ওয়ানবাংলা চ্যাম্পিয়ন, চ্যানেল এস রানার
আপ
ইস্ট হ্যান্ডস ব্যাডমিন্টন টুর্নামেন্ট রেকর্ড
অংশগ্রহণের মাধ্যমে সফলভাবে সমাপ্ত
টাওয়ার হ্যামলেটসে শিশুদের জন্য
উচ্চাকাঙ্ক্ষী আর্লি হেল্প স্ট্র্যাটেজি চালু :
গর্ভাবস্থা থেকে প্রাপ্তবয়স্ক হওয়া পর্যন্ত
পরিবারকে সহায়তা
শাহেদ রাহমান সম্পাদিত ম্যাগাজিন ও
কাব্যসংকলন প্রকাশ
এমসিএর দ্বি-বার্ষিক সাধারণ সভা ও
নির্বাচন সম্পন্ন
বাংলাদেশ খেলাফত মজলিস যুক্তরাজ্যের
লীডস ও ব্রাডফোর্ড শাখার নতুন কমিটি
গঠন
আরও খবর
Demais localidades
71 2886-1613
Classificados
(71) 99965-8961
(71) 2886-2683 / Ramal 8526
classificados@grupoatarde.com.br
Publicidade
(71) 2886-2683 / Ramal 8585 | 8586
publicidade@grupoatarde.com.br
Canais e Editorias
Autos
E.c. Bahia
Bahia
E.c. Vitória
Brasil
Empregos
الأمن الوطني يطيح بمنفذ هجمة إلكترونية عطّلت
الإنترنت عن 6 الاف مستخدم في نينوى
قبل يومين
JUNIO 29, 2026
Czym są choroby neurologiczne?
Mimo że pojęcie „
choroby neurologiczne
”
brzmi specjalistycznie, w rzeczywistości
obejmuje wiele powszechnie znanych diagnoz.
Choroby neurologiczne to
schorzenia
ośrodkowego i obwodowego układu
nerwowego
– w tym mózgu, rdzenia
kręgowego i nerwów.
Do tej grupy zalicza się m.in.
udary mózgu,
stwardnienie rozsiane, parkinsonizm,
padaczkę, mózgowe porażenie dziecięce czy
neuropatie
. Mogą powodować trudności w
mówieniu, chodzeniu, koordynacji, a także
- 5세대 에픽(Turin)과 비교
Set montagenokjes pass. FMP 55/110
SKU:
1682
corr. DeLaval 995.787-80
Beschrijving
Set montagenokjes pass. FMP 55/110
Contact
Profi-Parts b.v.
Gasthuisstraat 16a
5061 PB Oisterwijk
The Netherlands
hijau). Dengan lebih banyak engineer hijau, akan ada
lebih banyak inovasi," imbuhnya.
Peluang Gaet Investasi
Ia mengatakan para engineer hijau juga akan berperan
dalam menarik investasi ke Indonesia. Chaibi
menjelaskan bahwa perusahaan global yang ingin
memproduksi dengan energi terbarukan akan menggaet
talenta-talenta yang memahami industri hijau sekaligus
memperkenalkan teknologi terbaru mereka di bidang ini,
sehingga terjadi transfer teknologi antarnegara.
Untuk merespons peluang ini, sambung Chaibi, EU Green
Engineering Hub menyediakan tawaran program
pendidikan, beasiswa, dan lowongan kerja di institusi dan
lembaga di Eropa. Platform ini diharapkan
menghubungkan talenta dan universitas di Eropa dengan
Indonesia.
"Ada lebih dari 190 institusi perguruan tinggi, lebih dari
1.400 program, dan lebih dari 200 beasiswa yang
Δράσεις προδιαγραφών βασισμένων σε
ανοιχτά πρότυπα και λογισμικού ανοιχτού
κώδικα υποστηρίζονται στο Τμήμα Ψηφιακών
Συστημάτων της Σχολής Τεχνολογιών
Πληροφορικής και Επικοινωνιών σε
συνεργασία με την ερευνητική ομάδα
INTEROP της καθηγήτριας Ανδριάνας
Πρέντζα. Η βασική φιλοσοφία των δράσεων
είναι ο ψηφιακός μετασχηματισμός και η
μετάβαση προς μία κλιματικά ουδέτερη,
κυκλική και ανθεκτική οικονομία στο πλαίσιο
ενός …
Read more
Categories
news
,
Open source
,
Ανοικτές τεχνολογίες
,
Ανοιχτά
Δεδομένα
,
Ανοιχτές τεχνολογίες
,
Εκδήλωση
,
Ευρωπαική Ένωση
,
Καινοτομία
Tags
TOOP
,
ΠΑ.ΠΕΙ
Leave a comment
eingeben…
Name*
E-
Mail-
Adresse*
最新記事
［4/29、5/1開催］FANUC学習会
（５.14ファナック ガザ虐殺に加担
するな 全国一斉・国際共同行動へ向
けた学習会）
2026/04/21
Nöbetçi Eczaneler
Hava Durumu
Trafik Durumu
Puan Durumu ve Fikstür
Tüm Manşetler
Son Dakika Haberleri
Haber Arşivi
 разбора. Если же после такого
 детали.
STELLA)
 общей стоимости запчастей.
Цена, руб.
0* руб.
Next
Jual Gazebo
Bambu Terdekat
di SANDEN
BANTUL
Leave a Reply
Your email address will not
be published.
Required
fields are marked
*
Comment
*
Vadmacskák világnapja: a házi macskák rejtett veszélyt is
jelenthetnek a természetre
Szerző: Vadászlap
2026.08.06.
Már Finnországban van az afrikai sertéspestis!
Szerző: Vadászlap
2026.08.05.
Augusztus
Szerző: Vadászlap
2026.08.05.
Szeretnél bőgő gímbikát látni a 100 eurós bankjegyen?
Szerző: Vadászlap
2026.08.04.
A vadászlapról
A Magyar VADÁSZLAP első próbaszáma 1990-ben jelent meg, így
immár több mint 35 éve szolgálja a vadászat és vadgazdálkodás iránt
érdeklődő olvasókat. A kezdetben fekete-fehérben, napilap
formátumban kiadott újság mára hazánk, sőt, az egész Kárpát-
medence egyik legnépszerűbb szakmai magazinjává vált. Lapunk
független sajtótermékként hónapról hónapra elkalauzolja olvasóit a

==*==

▸ **Görev Koşulları**
Kayıtların başından "(71) 99965-8961" ifadesini içeren satıra kadar, her iki uç da dahil olmak üzere, satırları her satır için bir dize içeren bir JSON listesi olarak biçimlendiriniz. Boş satırları listeye almayınız.

▸ **Çözüm**
[
  "ওয়ানবাংলা চ্যাম্পিয়ন, চ্যানেল এস রানার",
  "আপ",
  "ইস্ট হ্যান্ডস ব্যাডমিন্টন টুর্নামেন্ট রেকর্ড",
  "অংশগ্রহণের মাধ্যমে সফলভাবে সমাপ্ত",
  "টাওয়ার হ্যামলেটসে শিশুদের জন্য",
  "উচ্চাকাঙ্ক্ষী আর্লি হেল্প স্ট্র্যাটেজি চালু :",
  "গর্ভাবস্থা থেকে প্রাপ্তবয়স্ক হওয়া পর্যন্ত",
  "পরিবারকে সহায়তা",
  "শাহেদ রাহমান সম্পাদিত ম্যাগাজিন ও",
  "কাব্যসংকলন প্রকাশ",
  "এমসিএর দ্বি-বার্ষিক সাধারণ সভা ও",
  "নির্বাচন সম্পন্ন",
  "বাংলাদেশ খেলাফত মজলিস যুক্তরাজ্যের",
  "লীডস ও ব্রাডফোর্ড শাখার নতুন কমিটি",
  "গঠন",
  "আরও খবর",
  "Demais localidades",
  "71 2886-1613",
  "Classificados",
  "(71) 99965-8961"
]